Saturday, October 24, 2015

Fighter/Quitter/Die-er

Let's establish some ground rules for reading this blog post:  I'll let you know it's up on Facebook but PLEASE, if you decide to read on from this opening point, DO NOT send me any message of sympathy for what I'm going through--I know you care, and I have avoided writing posts lately for the reason that I don't want to think I'm just trolling for support. I want to be honest about this experience and what's happening to me and not be an emotional suck hole. I leave that to other people who seem to have professionalized the technique.

I think I've gone through three distinct phases in cancer that I call fighter/quitter/die-er.

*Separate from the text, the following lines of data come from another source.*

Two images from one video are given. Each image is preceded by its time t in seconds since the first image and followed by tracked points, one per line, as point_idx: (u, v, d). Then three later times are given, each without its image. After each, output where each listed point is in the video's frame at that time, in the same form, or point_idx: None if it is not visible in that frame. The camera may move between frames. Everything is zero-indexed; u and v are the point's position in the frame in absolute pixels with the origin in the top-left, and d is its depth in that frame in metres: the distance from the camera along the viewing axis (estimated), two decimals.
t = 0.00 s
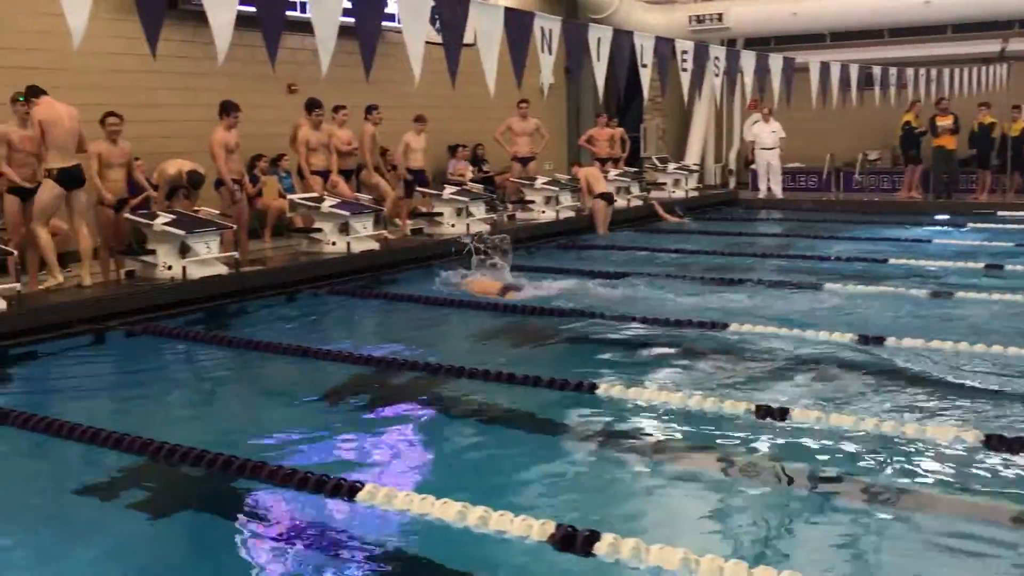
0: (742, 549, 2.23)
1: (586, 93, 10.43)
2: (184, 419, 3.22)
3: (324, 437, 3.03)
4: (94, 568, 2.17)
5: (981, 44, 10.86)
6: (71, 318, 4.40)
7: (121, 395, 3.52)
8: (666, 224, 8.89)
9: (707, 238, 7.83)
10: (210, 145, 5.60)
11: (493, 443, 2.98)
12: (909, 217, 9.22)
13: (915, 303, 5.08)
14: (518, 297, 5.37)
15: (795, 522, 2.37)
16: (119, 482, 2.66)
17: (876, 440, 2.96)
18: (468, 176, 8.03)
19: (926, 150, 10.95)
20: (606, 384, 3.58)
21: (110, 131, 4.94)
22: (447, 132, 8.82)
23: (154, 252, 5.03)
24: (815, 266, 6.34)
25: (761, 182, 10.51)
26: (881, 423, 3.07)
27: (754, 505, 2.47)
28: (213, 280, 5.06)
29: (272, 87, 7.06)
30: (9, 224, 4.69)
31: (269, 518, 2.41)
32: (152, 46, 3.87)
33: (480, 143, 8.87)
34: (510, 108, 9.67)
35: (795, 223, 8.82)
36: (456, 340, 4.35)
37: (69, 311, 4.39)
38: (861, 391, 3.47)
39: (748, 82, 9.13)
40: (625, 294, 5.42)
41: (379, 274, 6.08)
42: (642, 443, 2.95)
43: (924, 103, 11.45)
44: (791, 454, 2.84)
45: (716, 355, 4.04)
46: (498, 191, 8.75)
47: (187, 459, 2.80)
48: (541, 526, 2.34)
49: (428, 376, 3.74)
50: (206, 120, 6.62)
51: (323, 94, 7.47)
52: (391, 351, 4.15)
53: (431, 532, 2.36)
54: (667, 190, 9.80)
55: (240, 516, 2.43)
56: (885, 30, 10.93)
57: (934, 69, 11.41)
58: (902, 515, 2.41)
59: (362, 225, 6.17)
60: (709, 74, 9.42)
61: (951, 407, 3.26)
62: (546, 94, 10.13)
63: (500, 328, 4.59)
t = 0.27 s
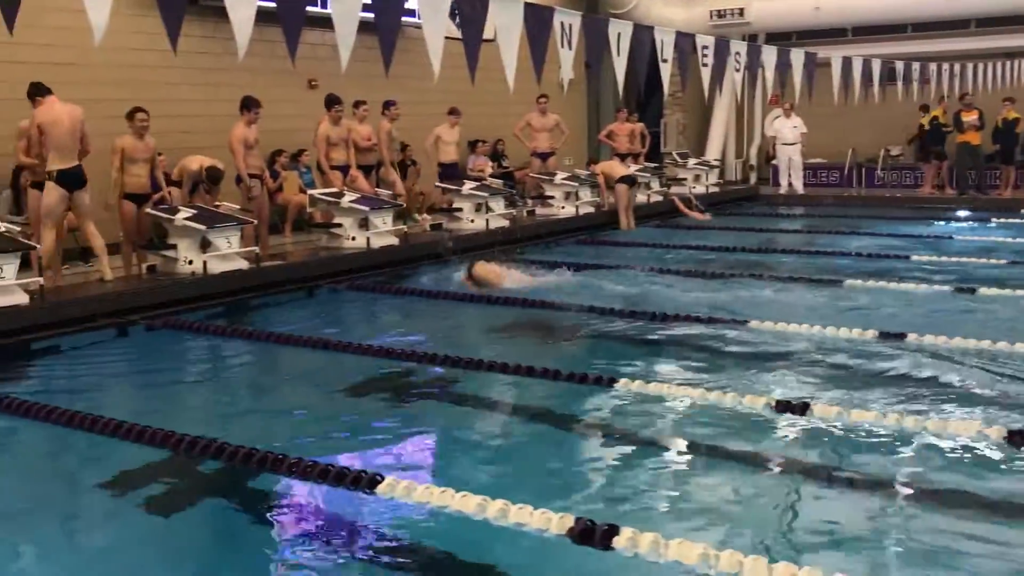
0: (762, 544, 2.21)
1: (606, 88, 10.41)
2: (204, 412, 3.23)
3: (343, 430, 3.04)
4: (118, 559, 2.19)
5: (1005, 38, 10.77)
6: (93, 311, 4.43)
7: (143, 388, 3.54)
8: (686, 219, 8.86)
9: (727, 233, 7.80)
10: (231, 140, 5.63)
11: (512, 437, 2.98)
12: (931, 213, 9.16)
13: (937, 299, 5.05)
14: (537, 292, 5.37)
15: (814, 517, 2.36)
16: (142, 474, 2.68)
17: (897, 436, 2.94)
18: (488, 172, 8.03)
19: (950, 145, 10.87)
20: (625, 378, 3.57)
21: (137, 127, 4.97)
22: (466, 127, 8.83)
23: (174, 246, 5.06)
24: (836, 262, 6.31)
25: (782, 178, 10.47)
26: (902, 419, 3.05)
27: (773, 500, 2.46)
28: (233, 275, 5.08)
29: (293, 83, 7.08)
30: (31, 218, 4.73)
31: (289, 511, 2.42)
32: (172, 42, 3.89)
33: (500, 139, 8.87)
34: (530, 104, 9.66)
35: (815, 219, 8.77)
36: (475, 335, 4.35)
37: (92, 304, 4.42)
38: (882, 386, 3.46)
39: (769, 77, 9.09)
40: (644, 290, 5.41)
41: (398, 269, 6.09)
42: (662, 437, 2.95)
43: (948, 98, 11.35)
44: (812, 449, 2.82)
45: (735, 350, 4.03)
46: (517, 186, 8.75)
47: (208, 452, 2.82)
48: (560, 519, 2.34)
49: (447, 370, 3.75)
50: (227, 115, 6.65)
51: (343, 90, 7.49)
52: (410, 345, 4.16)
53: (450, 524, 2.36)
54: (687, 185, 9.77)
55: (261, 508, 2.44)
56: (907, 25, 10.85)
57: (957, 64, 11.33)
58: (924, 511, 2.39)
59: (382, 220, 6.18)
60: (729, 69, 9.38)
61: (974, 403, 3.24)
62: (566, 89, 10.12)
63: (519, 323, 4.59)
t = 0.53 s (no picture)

In the earliest days, after my first big surgery, my whole attention was engaged in fighting the cancer and regaining as much of my former "normalcy" as I could have--and I knew I couled do it! I was strong, I would become strong again. And frankly, there didn't seem to be any other response to make. I couildn't see why you'd start defeated by anything, even the Emperor of Diseases. I was encouraged in this attitude by most of my health care professionals, my family, Charles, and others who were involved in my life. It was right, and right for me.This blog  was born at that times and closely followed the fighter's creed of accentuating the postive and deriding the negative.

I have been in fighter mode for most of the past 2 and half years. And the mode still makes sense to me, except for denying the negatives, or at best, declaring them simple roadblocks. After pneumonia, I found I was truly diminished, and I began to wonder if I should quit being a simple minded ring boxer. If I should accept the negatives and try to learn to live with them better. Not as an enabler, but perhaps as a more strategic fighter--to keep ones friend's close, but one's enemies closer. To succeed in a new way by accommodating the changes instead of just trying to shut them out. They had become bigger, and burdensome, and impossible to just forget. A strategic fighter knows when to stragetically retreal, to strategically quit.

But in the middle of this back and forth transormation, a third phase started. The dying phase, the first inclincations that I have been so damanged as to be capable of dying far sooner than I thought. I can't walk very well, I pant unpon light (I mean light!) exertion. I sleep irregulary, fearful I won't wake up. Breathing is not esasy, seaonal change is a killer. I feel more pain, more bones creak, more diarrhea, less appetite, less happiness, less energy, less me.

While I feint, fight, quit, there is behind me a drain emptying, not nearly as far distant as I would like.  A drain I'm circling, unfortunately. This week, I told Dr. Dayton that I wanted one of the complications I live with to improve, just one. I challenged him to discover one thing that might make my life easier, give me a peg upon which to hang the electrolyte drip my optimistim needs right now. He's come up with one, and if it works, I'll let you know.

You an drive yourself mad trying to just be one person, which sounds mad, but somehow isn't. You can fight/quit/die all in a day, and I'm beginning to see that if you don't do those things, you're the crazy bastard. You have to face those mixed up phases in cancer, I think, you have to figure out the proportion of each day which will get, and surprisingly just throwing all your eggs into the fighter basket is about as much sense as monkey feces and the zoo. The fact that there's a zoo at all is gross; the fact that you can't believe a sentient being held prisoner there shouldn't throw shit is equally amazing.

Anyway, that's what's going on. I'm fighting to get some new space for optimism, I'm quitting just being a postive-mouthed fighter, and I'm trying to figure out how to prepay for my cremation and leave a list of account numbers and site passwords for Charles to suss out how many death certificates he will need. When should that happen? How should it happen? All I know is that I wish us both the best of luck in dealing with it. I face my fear of death as a fear of transition, from this life to that, to the pain of going, of reawakening, the pain of discovering how right or wrong I've been.